Now that I have your attention let me tell you that Anita Nair might very well be my favourite Indian writer and I’m quite shocked this book didn’t do better because it’s very hard to find any serious flaw in it.
Here is a story of Radha, Shyam and Chris, a love triangle that feels refreshingly real and authentic. You can’t help but notice a certain cynicism with which Nair presents the romantic affairs of mortals, born out of hormones and boredom. This cynicism is absent in the narrative when the subject of love is art, in this instance the art of kathakali whose ‘facial expressions’/ basica emotions (navarasams) provide the structure to the novel.
It starts with Sringaaram – Love:
"Love. Let us begin with sringaaram. Do we know other words for it?
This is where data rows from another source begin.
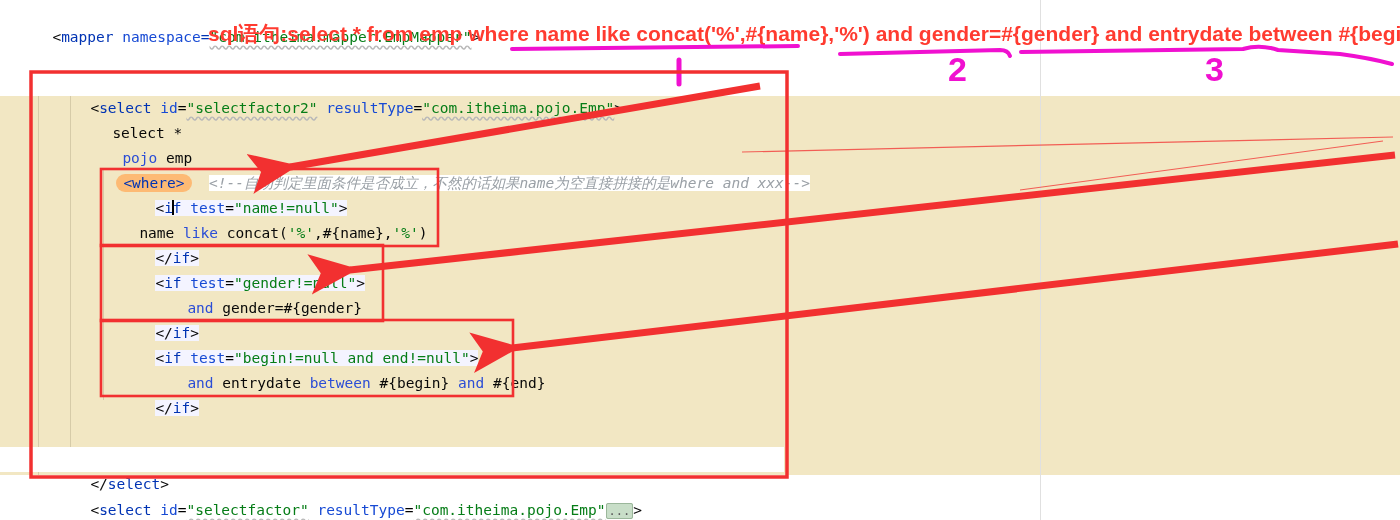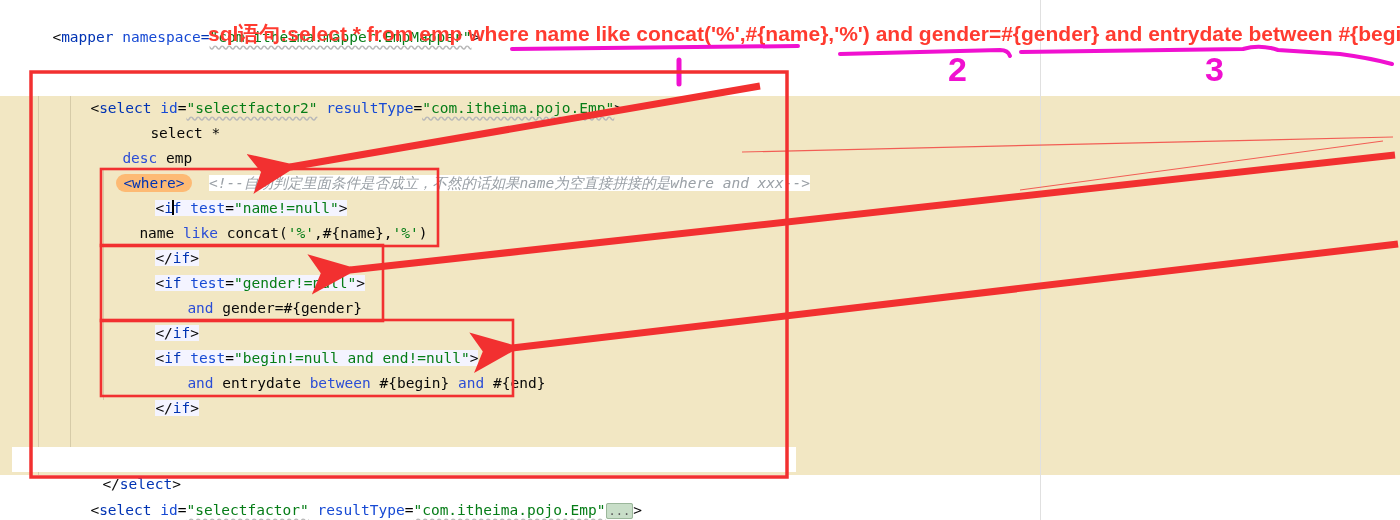--- a/index.html
+++ b/index.html
@@ -97,27 +97,27 @@
     <div class="line" style="position:absolute;left:0;top:50px;padding-left:38px;">
       <span class="comment">&lt;!-- id是方法名 resultType是返回值的单体结果--&gt;</span>
     </div>
 
     
     <div class="line white-line" style="position:absolute;left:0;top:71px;padding-left:38px;width:746px;height:25px;background:#ffffff;">
       <span><span class="plain">&lt;</span><span class="tagname">select</span> <span class="attr">id</span>=<span class="str squiggle">"selectfactor2"</span> <span class="attr">resultType</span>=<span class="str squiggle">"com.itheima.pojo.Emp"</span><span class="plain">&gt;</span></span>
     </div>
 
     
-    <div class="line" style="position:absolute;left:0;top:96px;padding-left:98px;">
+    <div class="line" style="position:absolute;left:0;top:96px;padding-left:60px;">
       <span class="plain">select *</span>
     </div>
 
     
     <div class="line" style="position:absolute;left:0;top:121px;padding-left:70px;">
-      <span><span class="sqlkw">desc</span><span class="plain"> emp</span></span>
+      <span><span class="sqlkw">pojo</span><span class="plain"> emp</span></span>
     </div>
 
     
     <div class="line" style="position:absolute;left:0;top:146px;padding-left:64px;">
       <span class="pill">&lt;where&gt;</span><span class="plain">  </span><span class="comment cmt-bg">&lt;!--自动判定里面条件是否成立，不然的话如果name为空直接拼接的是where and xxx--&gt;</span>
     </div>
 
     
     <div class="line" style="position:absolute;left:0;top:171px;padding-left:103px;">
       <span class="iflight"><span class="plain">&lt;</span><span class="tagname">i</span><span class="caret"></span><span class="tagname">f</span> <span class="attr">test</span>=<span class="str">"name!=null"</span><span class="plain">&gt;</span></span>
@@ -164,21 +164,21 @@
     </div>
 
     
 
     
     <div class="line" style="position:absolute;left:0;top:422px;padding-left:64px;">
       <span class="pill">&lt;/where&gt;</span>
     </div>
 
     
-    <div class="line" style="position:absolute;left:12px;top:447px;padding-left:38px;width:746px;height:25px;background:#ffffff;">
+    <div class="line" style="position:absolute;left:0;top:447px;padding-left:38px;width:746px;height:25px;background:#ffffff;">
       <span><span class="plain">&lt;/</span><span class="tagname">select</span><span class="plain">&gt;</span></span>
     </div>
 
     
     <div class="line" style="position:absolute;left:0;top:473px;padding-left:38px;">
       <span><span class="plain">&lt;</span><span class="tagname">select</span> <span class="attr">id</span>=<span class="str squiggle">"selectfactor"</span> <span class="attr">resultType</span>=<span class="str squiggle">"com.itheima.pojo.Emp"</span><span class="fold">...</span><span class="plain">&gt;</span></span>
     </div>
 
     
     <div class="line" style="position:absolute;left:0;top:498px;">

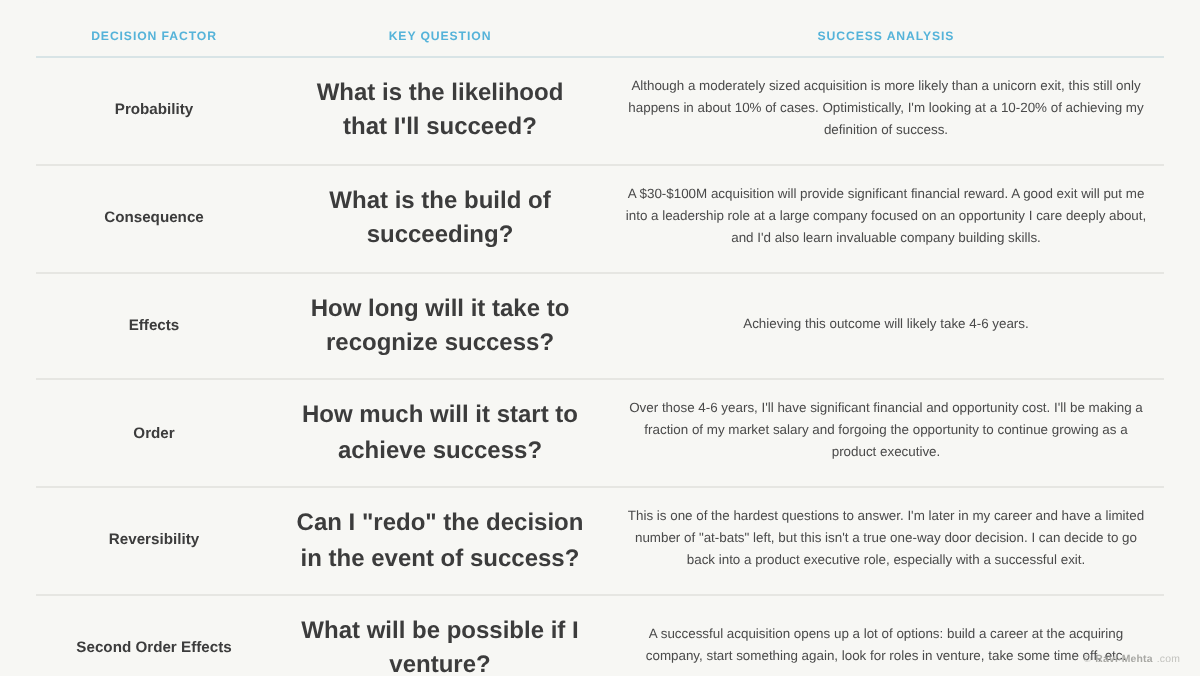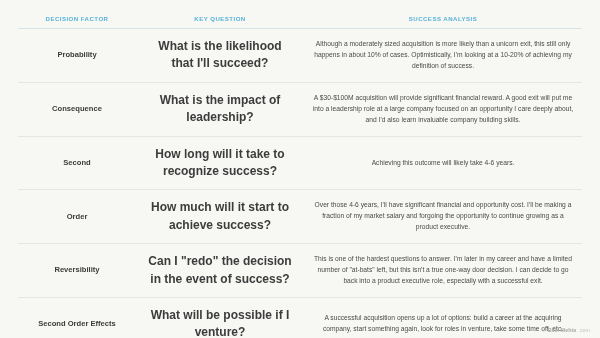--- a/index.html
+++ b/index.html
@@ -123,25 +123,25 @@
       </tr>
     </thead>
     <tbody>
       <tr>
         <td class="cell-factor">Probability</td>
         <td class="cell-question">What is the likelihood that I'll succeed?</td>
         <td class="cell-analysis">Although a moderately sized acquisition is more likely than a unicorn exit, this still only happens in about 10% of cases. Optimistically, I'm looking at a 10-20% of achieving my definition of success.</td>
       </tr>
       <tr>
         <td class="cell-factor">Consequence</td>
-        <td class="cell-question">What is the impact of leadership?</td>
+        <td class="cell-question">What is the build of succeeding?</td>
         <td class="cell-analysis">A $30-$100M acquisition will provide significant financial reward. A good exit will put me into a leadership role at a large company focused on an opportunity I care deeply about, and I'd also learn invaluable company building skills.</td>
       </tr>
       <tr>
-        <td class="cell-factor">Second</td>
+        <td class="cell-factor">Effects</td>
         <td class="cell-question">How long will it take to recognize success?</td>
         <td class="cell-analysis">Achieving this outcome will likely take 4-6 years.</td>
       </tr>
       <tr>
         <td class="cell-factor">Order</td>
         <td class="cell-question">How much will it start to achieve success?</td>
         <td class="cell-analysis">Over those 4-6 years, I'll have significant financial and opportunity cost. I'll be making a fraction of my market salary and forgoing the opportunity to continue growing as a product executive.</td>
       </tr>
       <tr>
         <td class="cell-factor">Reversibility</td>

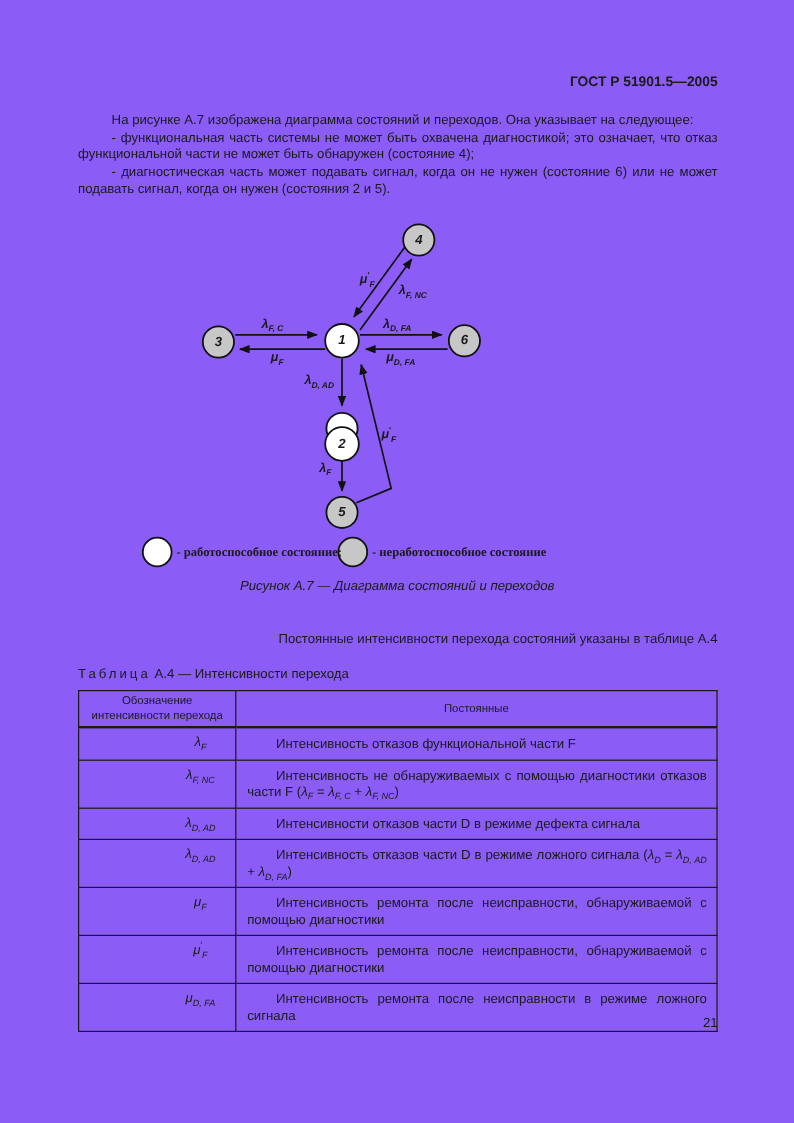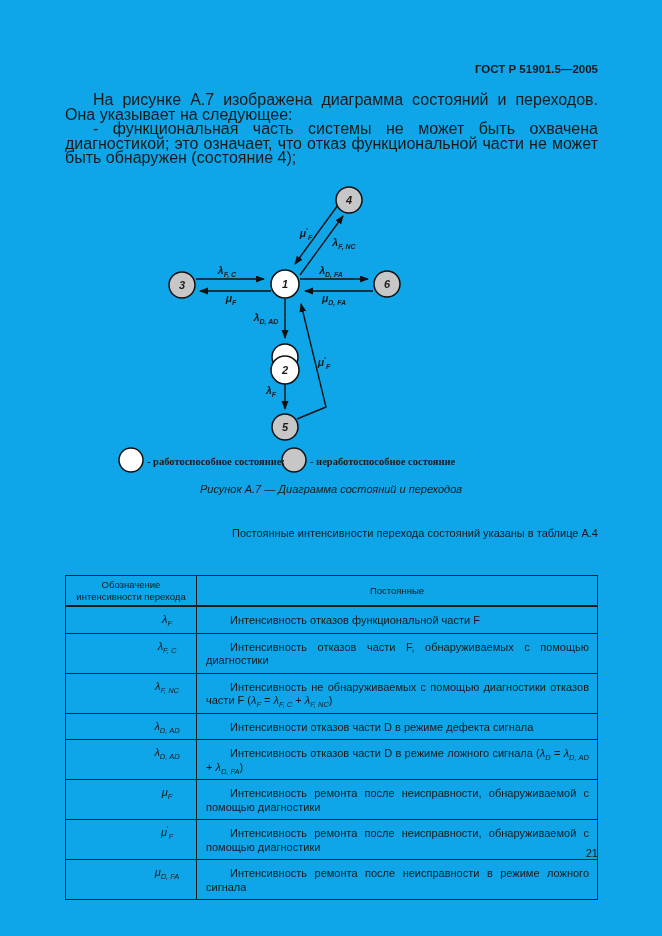--- a/index.html
+++ b/index.html
@@ -1,31 +1,31 @@
 <!DOCTYPE html>
 <html><head>
 <meta charset="utf-8">
 <style>
   html,body { margin:0; padding:0; background:#888; }
   .page {
     position:relative; width:662px; height:936px; margin:0 auto;
-    background:#0ea5e9; font-family:"Liberation Sans", sans-serif;
+    background:#8b5cf6; font-family:"Liberation Sans", sans-serif;
     color:#1a1a1a; overflow:hidden;
   }
   .it { font-style:italic; }
   sub { font-size:7.5px; font-style:italic; line-height:0; }
   sup { font-size:7.5px; line-height:0; }
 
   .doc-header {
     position:absolute; top:63px; right:64px;
     font-weight:bold; font-size:11.5px;
   }
   .intro {
     position:absolute; top:93px; left:65px; width:533px;
-    font-size:16px; line-height:14.6px; text-align:justify;
+    font-size:11px; line-height:14.6px; text-align:justify;
   }
   .intro p { margin:0; text-indent:28px; }
 
   
   .diagram { position:absolute; top:180px; left:0; width:662px; height:300px; }
   .dsvg { position:absolute; top:0; left:0; }
   .dlabel {
     position:absolute; transform:translate(-50%,-50%);
     font-size:10.5px; font-weight:bold; white-space:nowrap;
   }
@@ -71,20 +71,21 @@
 </head>
 <body>
 
 <div class="page">
 
   <div class="doc-header">ГОСТ Р 51901.5—2005</div>
 
   <div class="intro">
     <p>На рисунке А.7 изображена диаграмма состояний и переходов. Она указывает на следующее:</p>
     <p>- функциональная часть системы не может быть охвачена диагностикой; это означает, что отказ функциональной части не может быть обнаружен (состояние 4);</p>
+    <p>- диагностическая часть может подавать сигнал, когда он не нужен (состояние 6) или не может подавать сигнал, когда он нужен (состояния 2 и 5).</p>
   </div>
 
   <div class="diagram">
     <svg class="dsvg" width="662" height="300" viewBox="0 0 662 300">
       <defs>
         <marker id="ah" markerWidth="12" markerHeight="10" refX="8" refY="3.5" orient="auto" markerUnits="userSpaceOnUse">
           <path d="M0,0 L9,3.5 L0,7 Z" fill="#111"></path>
         </marker>
       </defs>
 
@@ -132,43 +133,43 @@
     <span class="dlabel" style="left:324px; top:182px;"><span class="it">μ</span><sup>′</sup><sub>F</sub></span>
 
     <span class="legend-text" style="left:147px; top:281px;">- работоспособное состояние;</span>
     <span class="legend-text" style="left:310px; top:281px;">- неработоспособное состояние</span>
   </div>
 
   <div class="fig-caption">Рисунок А.7 — Диаграмма состояний и переходов</div>
 
   <div class="table-note">Постоянные интенсивности перехода состояний указаны в таблице А.4</div>
 
+  <div class="table-caption">
+    <span class="spaced">Таблица</span>
+    <span>А.4 — Интенсивности перехода</span>
+  </div>
 
   <table class="itable">
     <colgroup>
         <col class="c1">
         <col>
       </colgroup>
     <thead>
       <tr>
         <th>
           <div>Обозначение</div>
           <div>интенсивности перехода</div>
         </th>
         <th>Постоянные</th>
       </tr>
     </thead>
     <tbody>
         <tr>
           <td class="sym"><span class="it">λ</span><sub>F</sub></td>
           <td class="def"><span>Интенсивность отказов функциональной части F</span></td>
-        </tr>
-        <tr>
-          <td class="sym"><span class="it">λ</span><sub>F, C</sub></td>
-          <td class="def"><span>Интенсивность отказов части F, обнаруживаемых с помощью диагностики</span></td>
         </tr>
         <tr>
           <td class="sym"><span class="it">λ</span><sub>F, NC</sub></td>
           <td class="def"><span>Интенсивность не обнаруживаемых с помощью диагностики отказов части F (</span><span class="it">λ</span><sub>F</sub><span> = </span><span class="it">λ</span><sub>F, C</sub><span> + </span><span class="it">λ</span><sub>F, NC</sub><span>)</span></td>
         </tr>
         <tr>
           <td class="sym"><span class="it">λ</span><sub>D, AD</sub></td>
           <td class="def"><span>Интенсивности отказов части D в режиме дефекта сигнала</span></td>
         </tr>
         <tr>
Or do we know it by the widening of the eye, the arching of eyebrows, the softness of the mouth that curves, by that swelling of breath from each nerve-end wanting to cup a contour?
We have words for this flooding that can sweep away all other thoughts. Pleasure, longing, lust… we call it by so many names. It is human to do so. To give a name to everything and everybody, to classify and segregate. For only then we can measure the extent of this need to know, to conquer, to hold this wondrous being, this creature that suffuses every moment with a strange and inexplicable yearning."
And it ends with Shaantam – Peace:
"Shaantam. How do we depict peace? What do we school our features into? Shaantam is not a face devoid of expression. Shaantam is not the absence of muscle movement. Shaantam is not turning yourself into a catatonic being. […] Is it the stillness of the hour before dawn in a summer month, when a thin line of light appears on the horizon? The sky and so is the earth. The birds are still asleep and even the breeze is reined in by the heat that waits. There is a stillness to that hour that you can learn from. Rein in all thoughts. Calm your mind. Feel the stillness within your being."
In a way this is the story it tells. Of a tumultuous journey to achieve peace. The journey taken by Shyam, the rejected husband, Radha, the longing-for-something-else wife and even Koman, Radha’s uncle – the master of kathakali - an art form that's a difficult mistress. It takes years of excruciating practice to perfect, but the final product can only be appreciated by a knowledgeable few.
‘Mistress’ is also about what it means to be an artist and how an artist can find peace without losing the fire that adds the edge to their art.
This book is utterly beautiful and I urge you to read it. It offers so much more than its ‘romance-in-exotic-setting’ sort of cover would have you think.